→ Optical and exposure parameters:

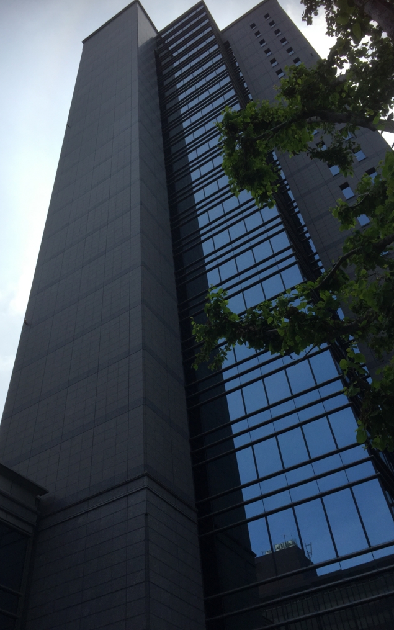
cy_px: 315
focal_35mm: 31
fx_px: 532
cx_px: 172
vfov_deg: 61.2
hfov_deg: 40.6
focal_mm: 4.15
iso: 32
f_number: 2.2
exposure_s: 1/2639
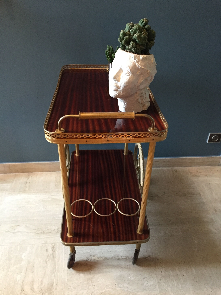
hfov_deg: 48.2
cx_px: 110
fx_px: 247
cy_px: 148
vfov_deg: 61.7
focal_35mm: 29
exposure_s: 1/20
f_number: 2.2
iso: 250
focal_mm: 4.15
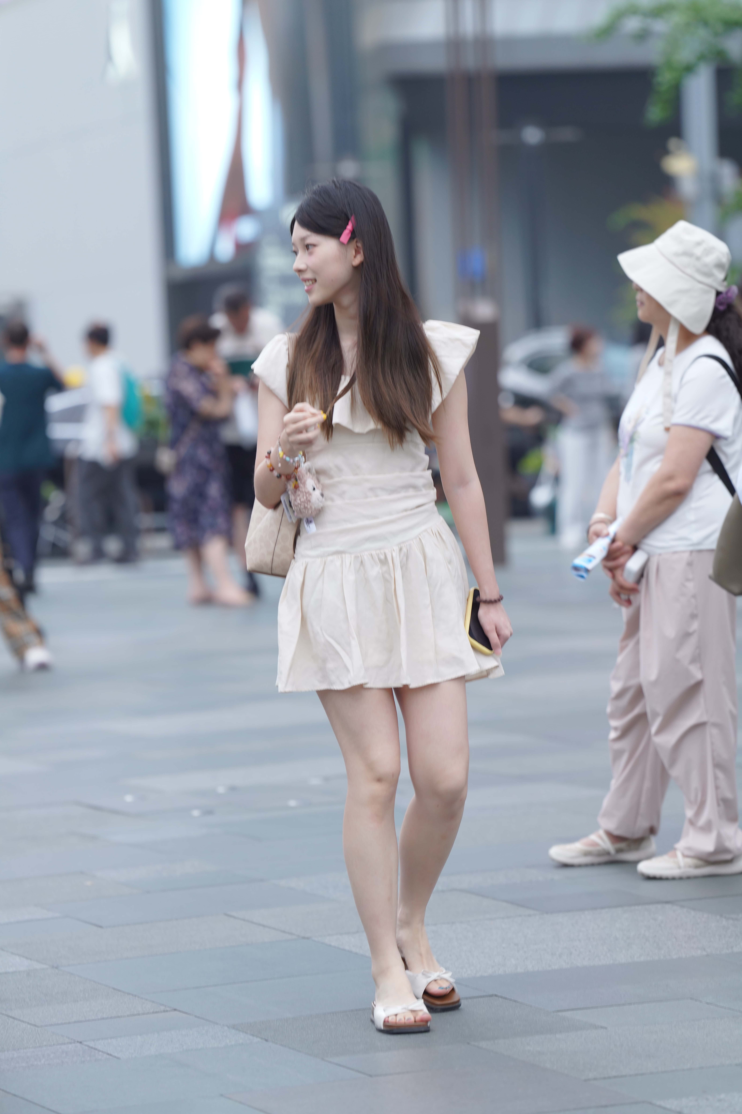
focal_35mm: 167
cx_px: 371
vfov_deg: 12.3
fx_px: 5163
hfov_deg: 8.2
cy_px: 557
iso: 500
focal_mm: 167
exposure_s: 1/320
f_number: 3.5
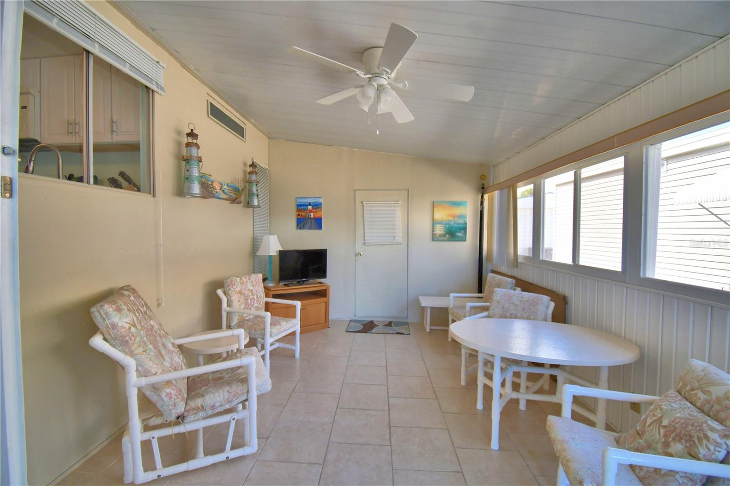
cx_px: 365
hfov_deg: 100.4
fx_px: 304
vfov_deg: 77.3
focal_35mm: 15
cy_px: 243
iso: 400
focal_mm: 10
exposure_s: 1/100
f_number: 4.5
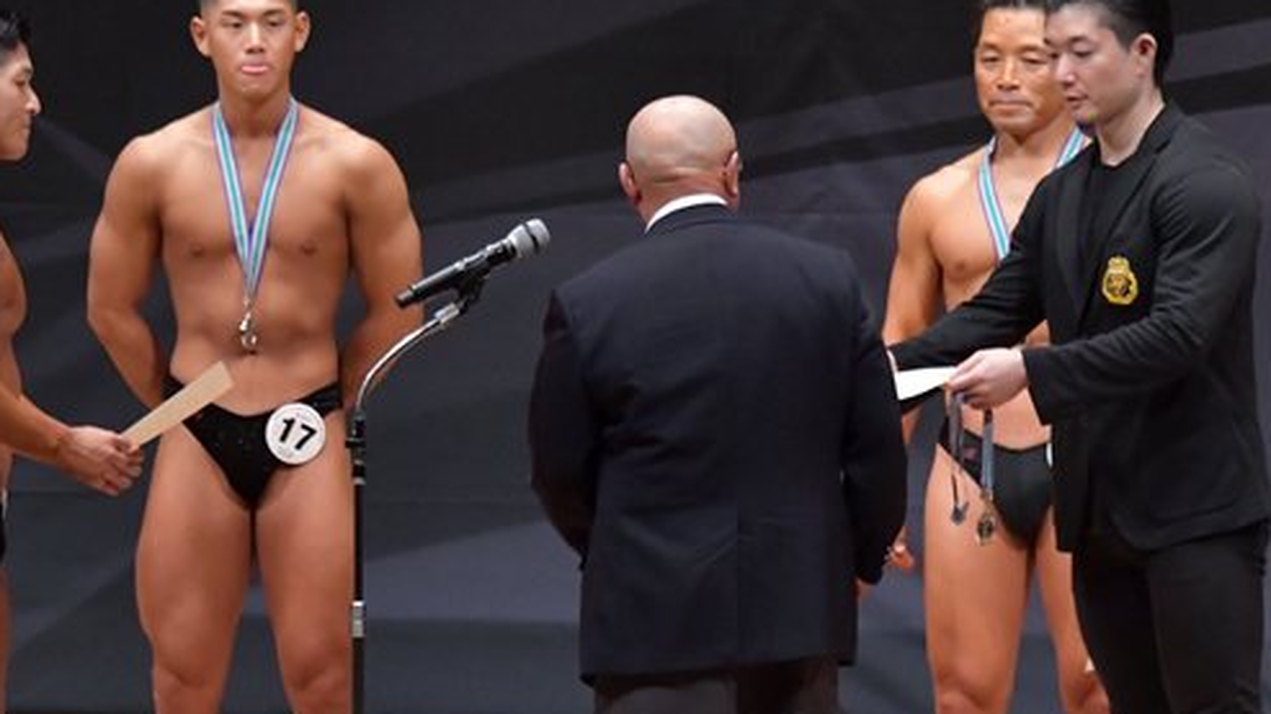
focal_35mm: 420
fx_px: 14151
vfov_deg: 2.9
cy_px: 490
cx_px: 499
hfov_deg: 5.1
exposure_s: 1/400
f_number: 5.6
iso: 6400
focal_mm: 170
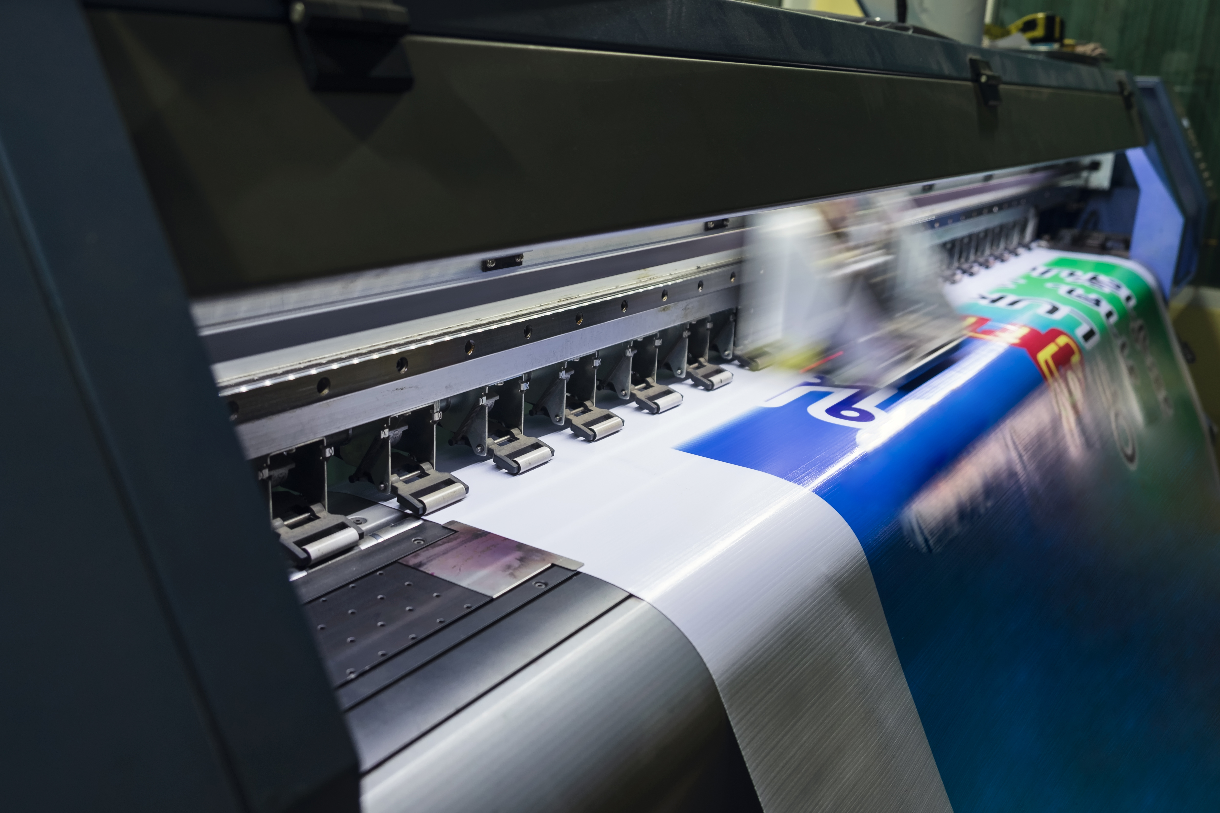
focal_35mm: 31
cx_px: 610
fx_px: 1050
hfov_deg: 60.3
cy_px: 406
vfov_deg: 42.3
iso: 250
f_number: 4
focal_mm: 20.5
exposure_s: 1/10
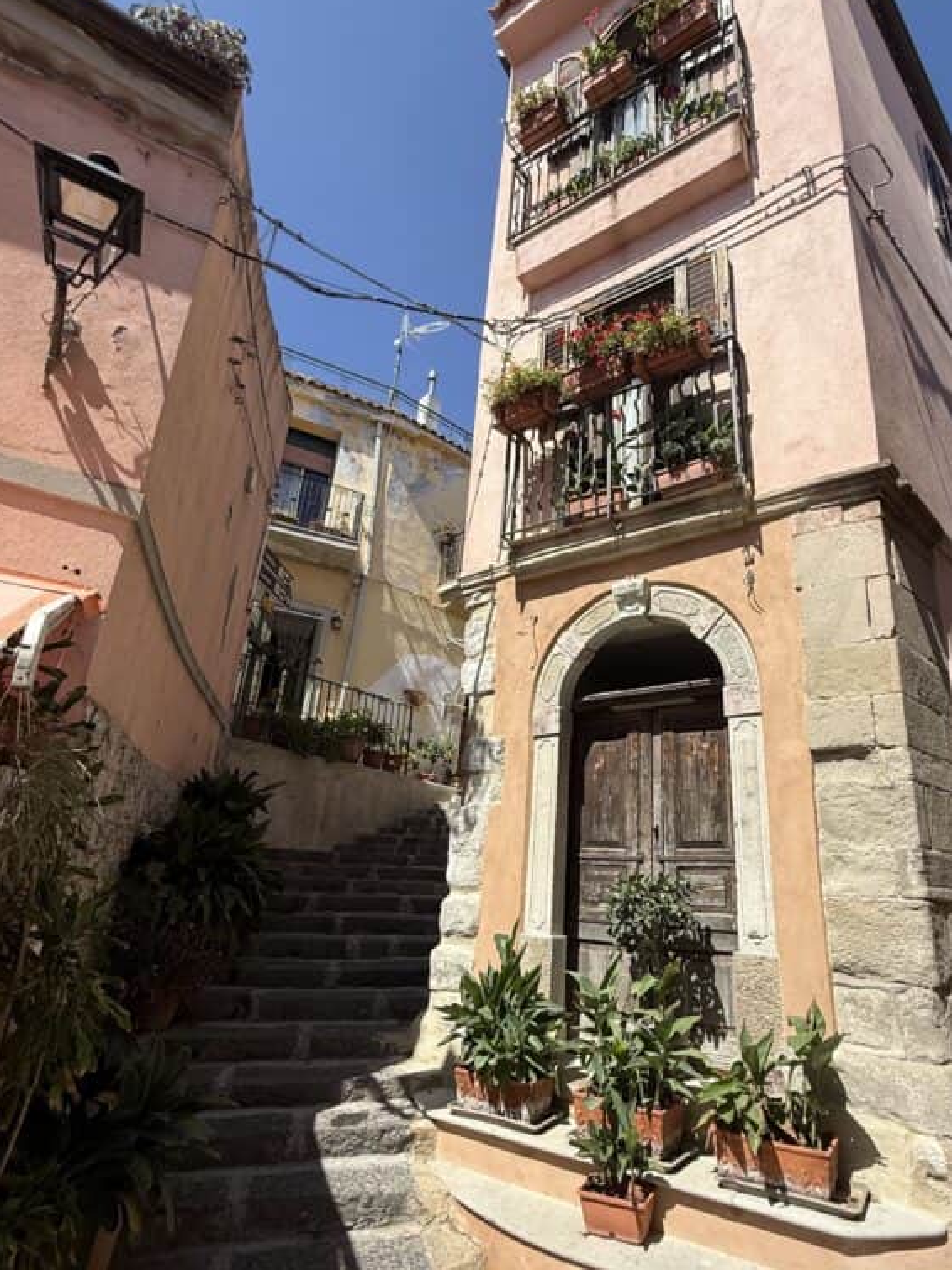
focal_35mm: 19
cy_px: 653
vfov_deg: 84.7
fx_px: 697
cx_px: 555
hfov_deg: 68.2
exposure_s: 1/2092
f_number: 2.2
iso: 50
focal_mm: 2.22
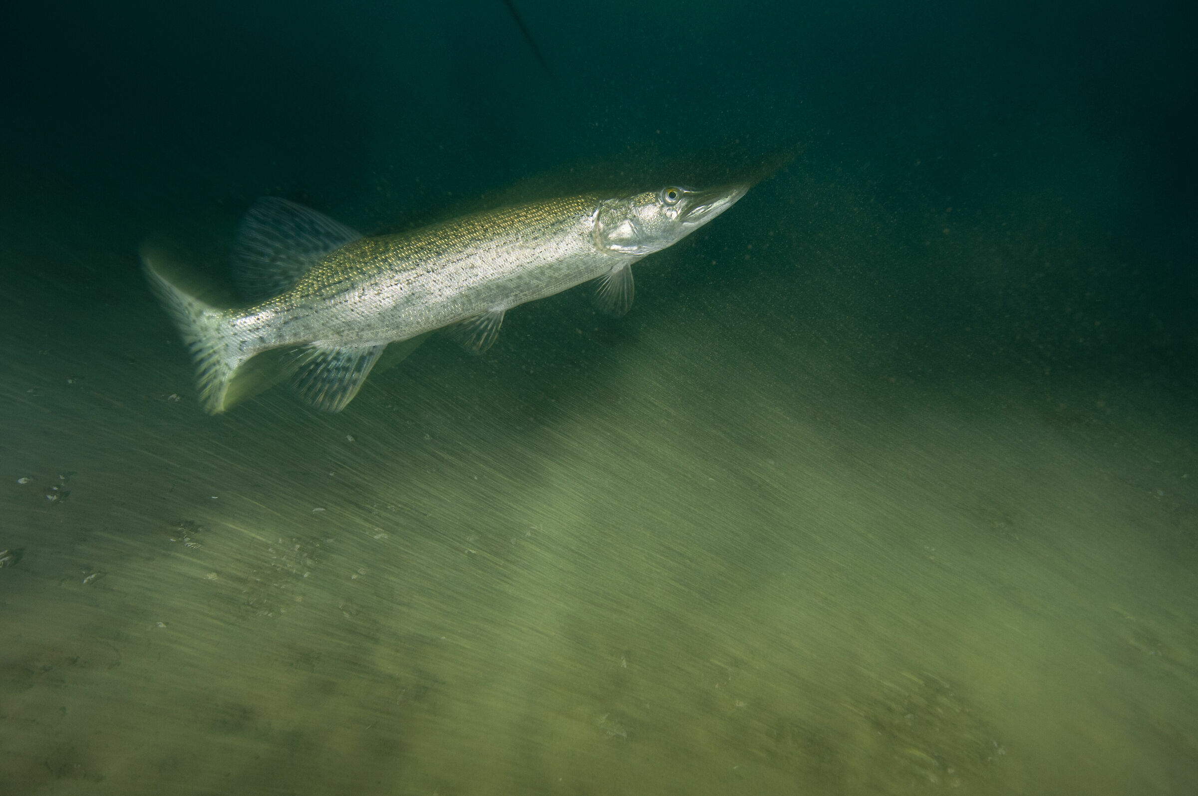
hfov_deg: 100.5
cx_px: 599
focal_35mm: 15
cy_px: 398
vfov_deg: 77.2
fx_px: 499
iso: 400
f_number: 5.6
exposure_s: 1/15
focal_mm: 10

→ EXERCISE REQUIREMENTS: Starting at the first line of the data, set down each line exactly until you have copied the line with "hfov_deg: 68.2", but leave the pictures out.

→ TASK RESULT:
cy_px: 315
focal_35mm: 31
fx_px: 532
cx_px: 172
vfov_deg: 61.2
hfov_deg: 40.6
focal_mm: 4.15
iso: 32
f_number: 2.2
exposure_s: 1/2639
hfov_deg: 48.2
cx_px: 110
fx_px: 247
cy_px: 148
vfov_deg: 61.7
focal_35mm: 29
exposure_s: 1/20
f_number: 2.2
iso: 250
focal_mm: 4.15
focal_35mm: 167
cx_px: 371
vfov_deg: 12.3
fx_px: 5163
hfov_deg: 8.2
cy_px: 557
iso: 500
focal_mm: 167
exposure_s: 1/320
f_number: 3.5
cx_px: 365
hfov_deg: 100.4
fx_px: 304
vfov_deg: 77.3
focal_35mm: 15
cy_px: 243
iso: 400
focal_mm: 10
exposure_s: 1/100
f_number: 4.5
focal_35mm: 420
fx_px: 14151
vfov_deg: 2.9
cy_px: 490
cx_px: 499
hfov_deg: 5.1
exposure_s: 1/400
f_number: 5.6
iso: 6400
focal_mm: 170
focal_35mm: 31
cx_px: 610
fx_px: 1050
hfov_deg: 60.3
cy_px: 406
vfov_deg: 42.3
iso: 250
f_number: 4
focal_mm: 20.5
exposure_s: 1/10
focal_35mm: 19
cy_px: 653
vfov_deg: 84.7
fx_px: 697
cx_px: 555
hfov_deg: 68.2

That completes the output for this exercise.